The technique outlined in this topic is ideal for a long case but may need to be modified for a short case. Listen carefully to the examiner’s instructions and do what is asked. Do not irritate the examiner by examining parts of the patient that have not been mentioned. However, if in doubt, it is better to be thorough.
Be bare below the elbows and make sure that you are seen to have washed your hands prior to engaging with the patient. Introduce yourself and clearly explain to the patient what you have been asked to do and for their permission to proceed. Be polite and have a reassuring demeanour. It may be necessary to wear gloves depending on the examination required (e.g., bimanual examination of the oral cavity) and these will be readily available.
An electric headlight will usually be available and can be used. The surgeon should sit with his or her knees together and the legs to the right side of the patient’s. Ask edentulous patients to remove their dentures. Expose the whole of the neck up to and including the clavicles. Remove any neck scarf which may hide a wound or stoma. It is surprising how many times candidates do not follow this simple advice and miss important pathology.
25.2 Oral Cavity
Inspect the lips for perioral lesions. Ask the patient if there is any tenderness in the mouth. Take two metal tongue depressors and insert them to retract the buccal mucosa on each side. Ask the patient to protrude the tongue and move it from side to side and then up to the palate and down.
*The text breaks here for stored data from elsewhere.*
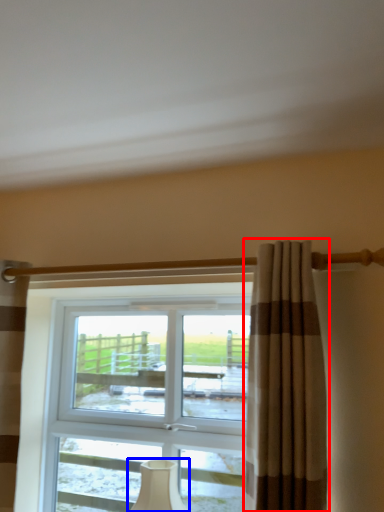
Question: Among these objects, which one is nearest to the camera, curtain (highlighted by a red box) or table lamp (highlighted by a blue box)?

Choices:
 (A) curtain
 (B) table lamp

Answer: (A)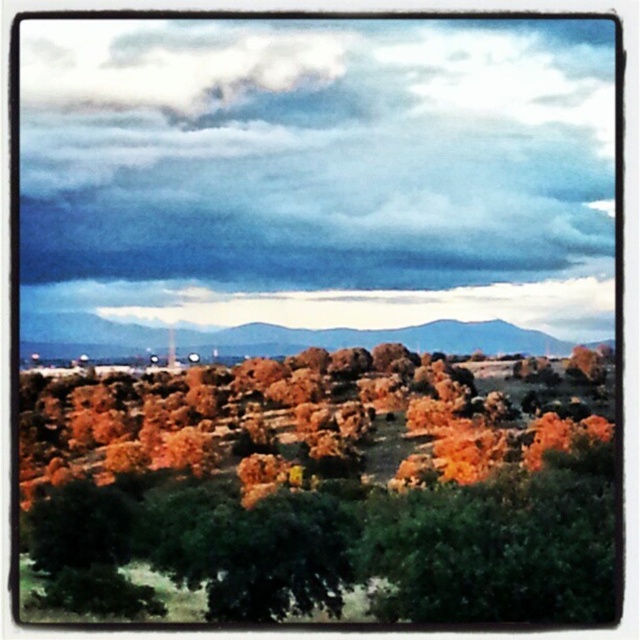
Measure the distance from orange leafy tree at center to brown rocky mountain at center.

They are 70.42 meters apart.

Does orange leafy tree at center lie in front of brown rocky mountain at center?

Yes, orange leafy tree at center is closer to the viewer.

Who is more forward, (326, 371) or (436, 330)?

Positioned in front is point (326, 371).

I want to click on orange leafy tree at center, so click(323, 490).

Looking at this image, which is below, dark cloudy sky at upper center or brown rocky mountain at center?

brown rocky mountain at center is lower down.

Is point (193, 321) positioned in front of point (61, 328)?

No, (193, 321) is further to viewer.

What do you see at coordinates (317, 172) in the screenshot?
I see `dark cloudy sky at upper center` at bounding box center [317, 172].

Identify the location of dark cloudy sky at upper center. (317, 172).

From the picture: Does dark cloudy sky at upper center appear on the left side of orange leafy tree at center?

Correct, you'll find dark cloudy sky at upper center to the left of orange leafy tree at center.

Which is more to the right, dark cloudy sky at upper center or orange leafy tree at center?

From the viewer's perspective, orange leafy tree at center appears more on the right side.

Which is in front, point (140, 20) or point (202, 609)?

Point (202, 609)

The image size is (640, 640). Find the location of `dark cloudy sky at upper center`. dark cloudy sky at upper center is located at coordinates (317, 172).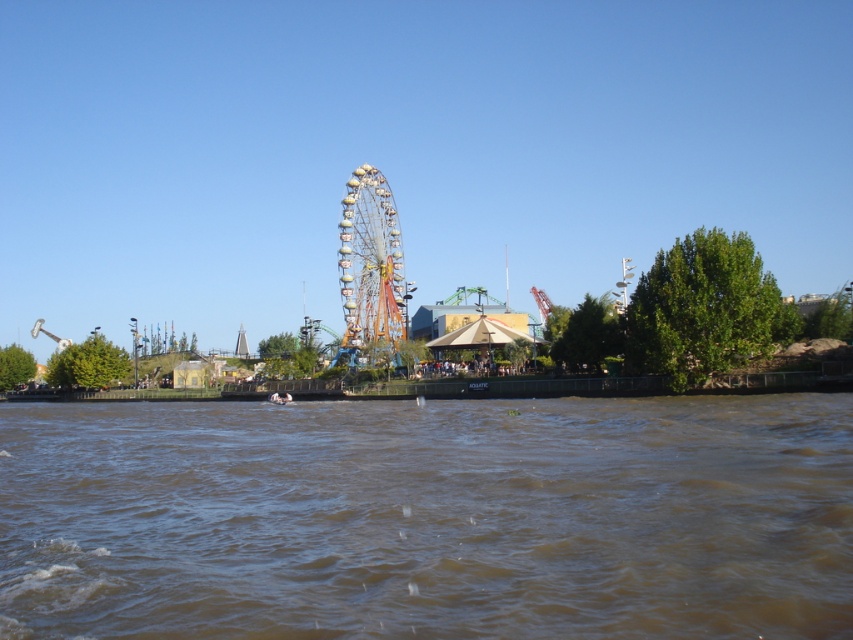
You are standing at the edge of the water in the amusement park scene. There is a point marked at coordinates (723, 314). What object is located at that point?

The metallic ferris wheel at center is located at point (723, 314).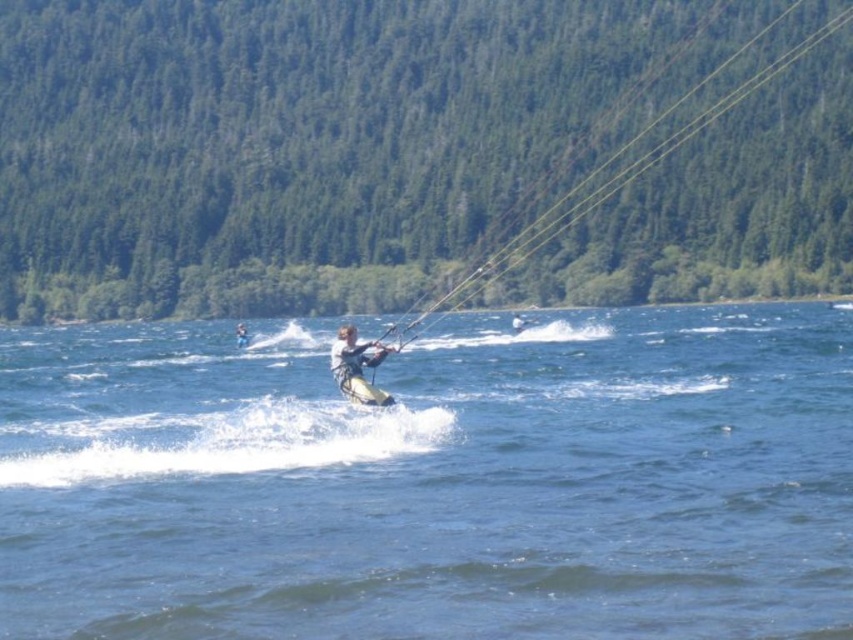
Does green textured forest at upper center have a lesser width compared to white matte kite surfer at center?

In fact, green textured forest at upper center might be wider than white matte kite surfer at center.

Which is in front, point (770, 253) or point (355, 353)?

Point (355, 353) is more forward.

Between point (456, 100) and point (346, 326), which one is positioned behind?

The point (456, 100) is more distant.

I want to click on green textured forest at upper center, so pyautogui.click(x=416, y=152).

Looking at this image, is the position of green textured forest at upper center more distant than that of yellow-green wetsuit at center?

Yes.

Is green textured forest at upper center above yellow-green wetsuit at center?

Yes, green textured forest at upper center is above yellow-green wetsuit at center.

Which is behind, point (294, 198) or point (244, 333)?

The point (294, 198) is more distant.

You are a GUI agent. You are given a task and a screenshot of the screen. Output one action in this format:
    pyautogui.click(x=<x>, y=<y>)
    Task: Click on the green textured forest at upper center
    
    Given the screenshot: What is the action you would take?
    pyautogui.click(x=416, y=152)

Which is behind, point (136, 502) or point (343, 344)?

Point (343, 344)

Can you confirm if blue water at center is bigger than white matte kite surfer at center?

Correct, blue water at center is larger in size than white matte kite surfer at center.

The width and height of the screenshot is (853, 640). Find the location of `blue water at center`. blue water at center is located at coordinates 432,480.

At what (x,y) coordinates should I click in order to perform the action: click on blue water at center. Please return your answer as a coordinate pair (x, y). Looking at the image, I should click on (432, 480).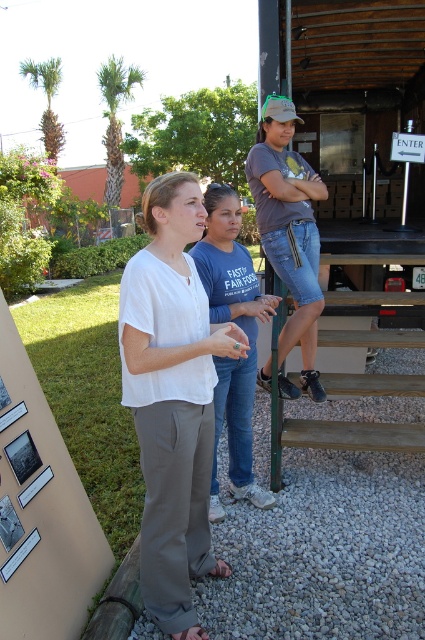
Question: Among these objects, which one is nearest to the camera?

Choices:
 (A) blue jeans at center
 (B) brown wooden stairs at center
 (C) denim shorts at center

Answer: (A)

Question: Among these objects, which one is farthest from the camera?

Choices:
 (A) blue jeans at center
 (B) matte white blouse at center
 (C) denim shorts at center

Answer: (C)

Question: Can you confirm if denim shorts at center is positioned to the left of brown wooden stairs at center?

Choices:
 (A) no
 (B) yes

Answer: (B)

Question: Can you confirm if denim shorts at center is wider than brown wooden stairs at center?

Choices:
 (A) yes
 (B) no

Answer: (B)

Question: Which point is closer to the camera?

Choices:
 (A) (286, 232)
 (B) (348, 449)
 (C) (136, 374)

Answer: (C)

Question: From the image, what is the correct spatial relationship of denim shorts at center in relation to brown wooden stairs at center?

Choices:
 (A) right
 (B) left

Answer: (B)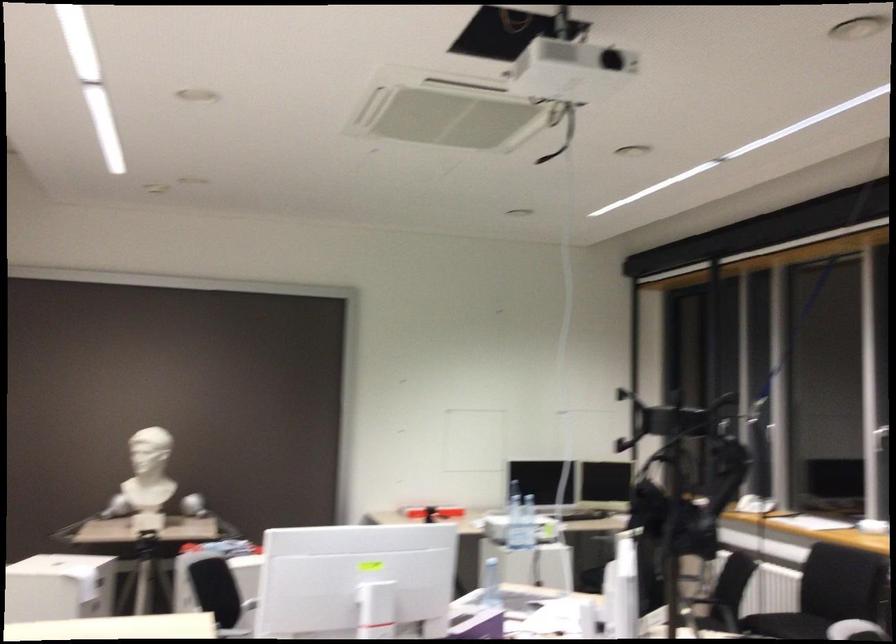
This should allow an inspection of the dorsal and ventral surfaces of the tongue, the tongue’s lateral borders, and the floor of the mouth; it also tests hypoglossal nerve function. Pay attention to the retromolar trigone area. The two tongue depressors are then used to examine the buccal mucosa, teeth and alveolar ridges, and the opening of the parotid ducts opposite the upper second molar.
Dispense with one of the tongue depressors and use the other to depress the tongue. Check over the palate, the tonsils and the posterior pharyngeal wall. Ask the patient to say ‘aah’ and check movement of the palate. Remove the tongue depressor and put a glove on. Bimanually, palpate the floor of the mouth overlying the submandibular duct for calculi or masses. Palpate the base of the tongue, as a tumour in this site may not be visible but easily palpable.